Much has been written about Cristian Ceresoli’s startlingly raw cry of the heart La Merda. First and foremost, it is a breath-taking slab of physical theatre, and Silvia Gallerano’s extraordinary central performance provides what must be the last word in confrontational art.

After a decade of touring globally it seems fitting that this 10th anniversary showing should take place in the forensic surroundings of Summerhall’s Demonstration Room, given the often-animalistic nature of what is presented.

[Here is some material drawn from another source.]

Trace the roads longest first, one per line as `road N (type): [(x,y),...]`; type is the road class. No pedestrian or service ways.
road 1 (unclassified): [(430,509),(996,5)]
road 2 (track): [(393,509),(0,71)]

Perched atop a high black stool, the exposed and starkly lit Gallerano opens in her skittish, wavering voice, to recount her life and experiences to the audience, violently contorting into each character, mimicking their voices in grotesque, mocking derision. The astonishing physicality needed to invoke the dark spectre of her abusive father and her disabled classmate is both shocking and wonderous as each increasingly disturbing tale unfolds.

Juxtaposing such a precarious and contained performance space with Gallerano’s ferocious eruption into the embodiment of female primal rage is something that seems impossible but proves to be the essential heart that gives this story such visceral power.

Distorting herself to desperately fit into the ever-narrowing image of what constitutes ‘celebrity’, each encounter of abuse, pain and fear feeds her brutal, searing fury in a devastating stream of consciousness that assaults the senses.

Wholly appropriate too is the title – The Shit – with the story a metaphor for the unbroken cycle of digestion, excretion, and reabsorption of everything from the rise of fascism to male abuse of power and societal obsession with female body image. The concept equivalent of a snake eating its own tail.

‘You need to have courage, because the train doesn’t always stop at your station’, says Gallerano. If you have the constitution to experience this visceral, gut-punch of a performance, that courage will be richly rewarded.